Grace Sippy (left), Fidencio Fifield-Perez (right)
Exhibition on view: March 7 - April 19, 2025
Opening Reception: Friday, March 7; 6:30 - 9pm
Public gallery conversation with the artists and guest moderator Teréz Iacovino : Saturday, March 15; 5 - 6pm (recording available below)
Highpoint is pleased to present the 2024 McKnight Printmaking Fellowship Exhibition. The exhibition features work created throughout their fellowship year, including an incredible collection of mixed media print-based work that incorporates lithography, collagraphy, collage, letterpress, embroidery, bookmaking, and more. Although the body of work each artist presents differs, both collections are filled with highly detailed, delicate, subtle, and personal imagery, documenting themes of loss, memory, home, and meditation.
About the artists:
Grace Sippy earned her BFA in Printmaking with Honors at the University of Iowa and her MFA in Printmaking at the University of Alberta. She has taught at the University of Alberta, the University of Wisconsin-Stevens Point, and Highpoint Center for Printmaking. Grace’s work explores dualities, often between mind and body, and combines traditional and contemporary, hand-based and digital printmaking methods. She has exhibited nationally and internationally across Europe and Asia, earning much recognition in her field.
During the fellowship year, Sippy dove deep into exploration through a series of collagraph prints transforming garments once worn by her two young children. Sippy says, “The transformation of the garment to a printing matrix is a paradox, destroying the garment in the process but creating something new, a remnant of what was there. My fellowship work presents a reflection of loss and grief: of hopes of having a child, of a child since grown, and the loss of a child.”
Fidencio Fifield-Perez was born in Oaxaca, Mexico, but raised in the U.S. after his family migrated. His current work examines borders, edges, and the people who must traverse them. In his work, Fifield-Perez’s interdisciplinary practice centers on the materiality of paper ephemera, everyday self-documents discarded after fulfilling their purpose. Fidencio Fifield-Perez received his BFA from Memphis College of Art and an MA & MFA from The University of Iowa. He has completed artist residencies at The Studios at MASS MoCA, Ox-Bow, ACRE, Crosstown Arts, and the Galveston Artist Residency, among others.
Over the last year, Fifield-Perez has begun to reintroduce the figure into his work. This began with a beautifully rendered stone lithograph depicting his chosen family. He said that previous works, “relied on protection through abstraction. Important documents were shrouded and obscured by the depictions of indoor plants. But in new works, the bodies are present, while often furtive, cut, and embossed.”

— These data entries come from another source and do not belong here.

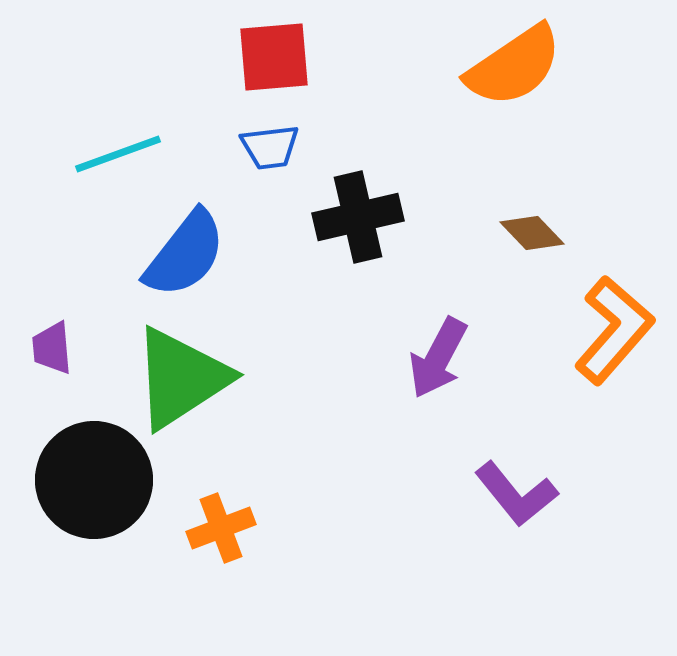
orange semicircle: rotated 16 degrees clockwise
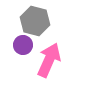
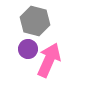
purple circle: moved 5 px right, 4 px down
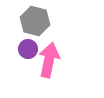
pink arrow: rotated 12 degrees counterclockwise
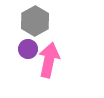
gray hexagon: rotated 16 degrees clockwise
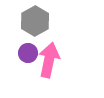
purple circle: moved 4 px down
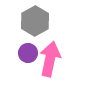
pink arrow: moved 1 px right, 1 px up
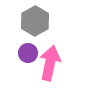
pink arrow: moved 4 px down
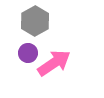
pink arrow: moved 4 px right; rotated 44 degrees clockwise
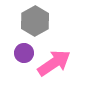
purple circle: moved 4 px left
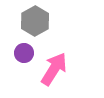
pink arrow: moved 6 px down; rotated 24 degrees counterclockwise
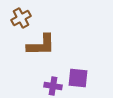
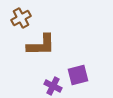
purple square: moved 3 px up; rotated 20 degrees counterclockwise
purple cross: rotated 18 degrees clockwise
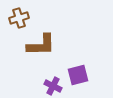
brown cross: moved 2 px left; rotated 12 degrees clockwise
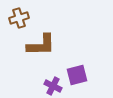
purple square: moved 1 px left
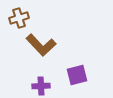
brown L-shape: rotated 48 degrees clockwise
purple cross: moved 12 px left; rotated 30 degrees counterclockwise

We are also excited to welcome Teréz Iacovino to moderate a conversation between 2024 McKnight Printmaking Fellows Grace Sippy and Fidencio Fifield-Perez on their practice, work, and other related topics. The audience will also have the opportunity to ask questions of the artists and Iacovino during the conversation.

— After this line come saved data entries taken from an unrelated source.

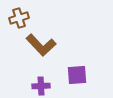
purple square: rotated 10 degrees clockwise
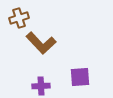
brown L-shape: moved 2 px up
purple square: moved 3 px right, 2 px down
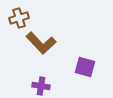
purple square: moved 5 px right, 10 px up; rotated 20 degrees clockwise
purple cross: rotated 12 degrees clockwise
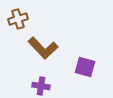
brown cross: moved 1 px left, 1 px down
brown L-shape: moved 2 px right, 5 px down
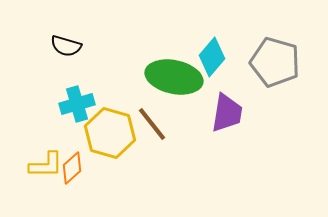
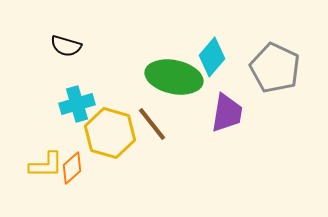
gray pentagon: moved 6 px down; rotated 9 degrees clockwise
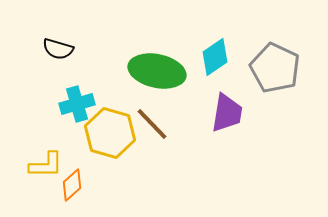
black semicircle: moved 8 px left, 3 px down
cyan diamond: moved 3 px right; rotated 15 degrees clockwise
green ellipse: moved 17 px left, 6 px up
brown line: rotated 6 degrees counterclockwise
orange diamond: moved 17 px down
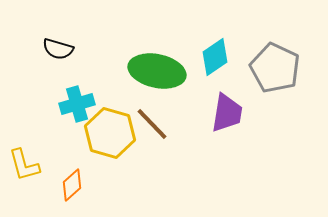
yellow L-shape: moved 22 px left; rotated 75 degrees clockwise
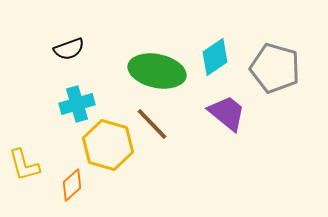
black semicircle: moved 11 px right; rotated 36 degrees counterclockwise
gray pentagon: rotated 9 degrees counterclockwise
purple trapezoid: rotated 60 degrees counterclockwise
yellow hexagon: moved 2 px left, 12 px down
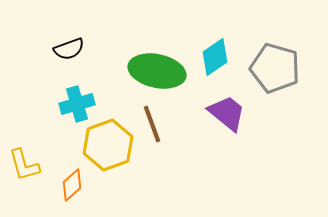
brown line: rotated 24 degrees clockwise
yellow hexagon: rotated 24 degrees clockwise
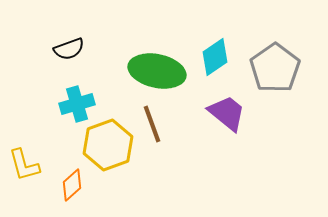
gray pentagon: rotated 21 degrees clockwise
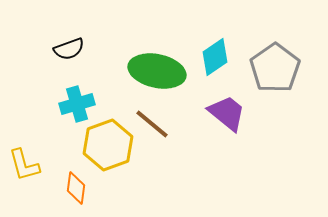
brown line: rotated 30 degrees counterclockwise
orange diamond: moved 4 px right, 3 px down; rotated 40 degrees counterclockwise
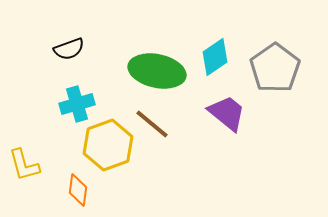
orange diamond: moved 2 px right, 2 px down
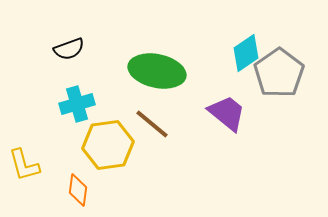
cyan diamond: moved 31 px right, 4 px up
gray pentagon: moved 4 px right, 5 px down
yellow hexagon: rotated 12 degrees clockwise
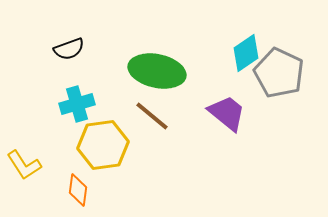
gray pentagon: rotated 12 degrees counterclockwise
brown line: moved 8 px up
yellow hexagon: moved 5 px left
yellow L-shape: rotated 18 degrees counterclockwise
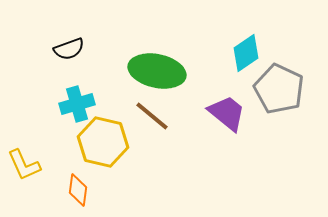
gray pentagon: moved 16 px down
yellow hexagon: moved 3 px up; rotated 21 degrees clockwise
yellow L-shape: rotated 9 degrees clockwise
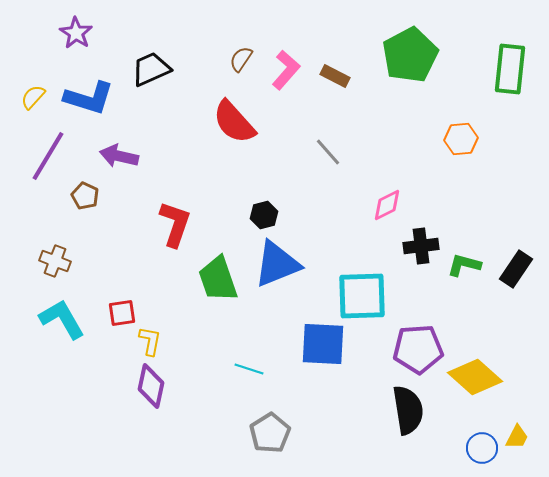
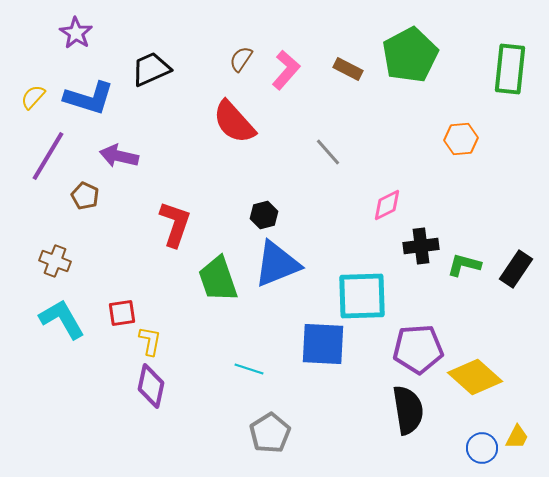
brown rectangle: moved 13 px right, 7 px up
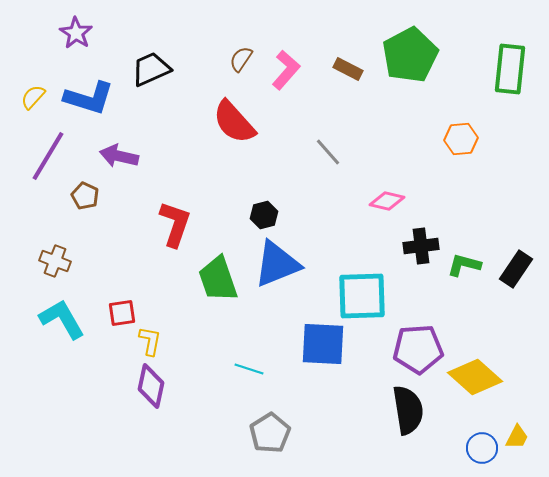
pink diamond: moved 4 px up; rotated 40 degrees clockwise
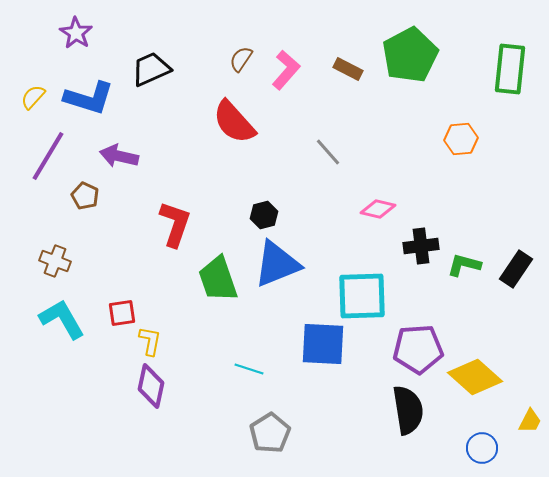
pink diamond: moved 9 px left, 8 px down
yellow trapezoid: moved 13 px right, 16 px up
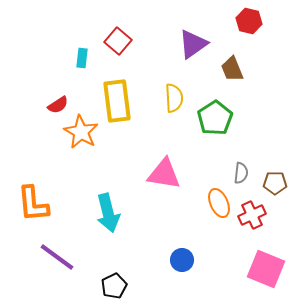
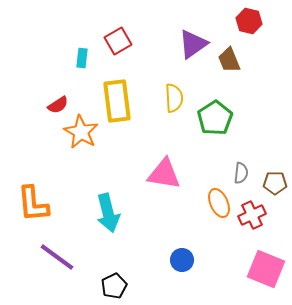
red square: rotated 20 degrees clockwise
brown trapezoid: moved 3 px left, 9 px up
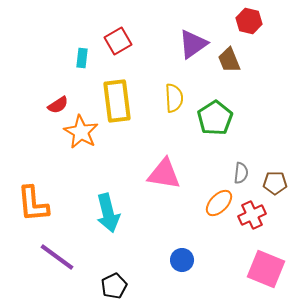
orange ellipse: rotated 68 degrees clockwise
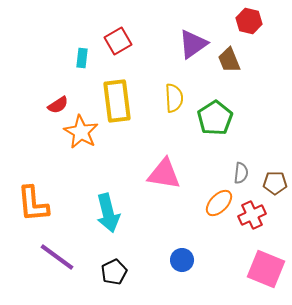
black pentagon: moved 14 px up
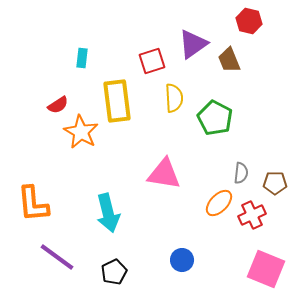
red square: moved 34 px right, 20 px down; rotated 12 degrees clockwise
green pentagon: rotated 12 degrees counterclockwise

About Teréz Iacovino: Teréz Iacovino is the Assistant curator of the Katherine E. Nash Gallery, operated by the Department of Art at the University of Minnesota. Her curatorial practice is continually shaped by the artists she works with, the students she mentors, and her experience as a Latina and first-generation graduate working in academia. Iacovino is the recipient of a Curatorial Research Fellowship Grant from The Andy Warhol Foundation for the Visual Arts and is a 2024 National Association of Latino Arts and Cultures Leadership Institute Fellow. Recent publications include “Unpacking the Portmanteau: Locating Diasporican Art” as part of Nuyorican & Diasporican Visual Art: A Critical Anthology (Duke University Press).
Highpoint would like to express our gratitude to the McKnight Foundation for their generous support of this program and Minnesota artists. thank Mike Cloud (visual artist and Associate Professor, Director of Graduate Studies at Northwestern University) and Rachel Skokowski (Director of Galleries and Turner Curator at California State University Chico) for providing their expert insight in reviewing the applications for the 2023 fellowship. We’d also like to thank Miguel Aragon (visual artist and Associate Professor in Printmaking at CUNY College of Staten Island), Emma Nishimura (visual artist and Assistant Professor at OCAD University in Toronto), and Xuxa (Susana) Rodriguez (Patsy R. and Raymond D. Nasher Curator of Contemporary Art at Duke University) for taking time out of their busy schedules to travel to Minnesota to conduct studio visits with Grace and Fidencio.































































The McKnight Printmaking Fellowships are open Minnesota artist/printmakers who are at a career stage that is “beyond emerging” — defined here as artists who demonstrate a sustained level of accomplishment, commitment, and artistic excellence. Fellows are selected on the basis of the artistic merit of their work, and their dedication, interest, and contributions to Minnesota’s arts ecosystem.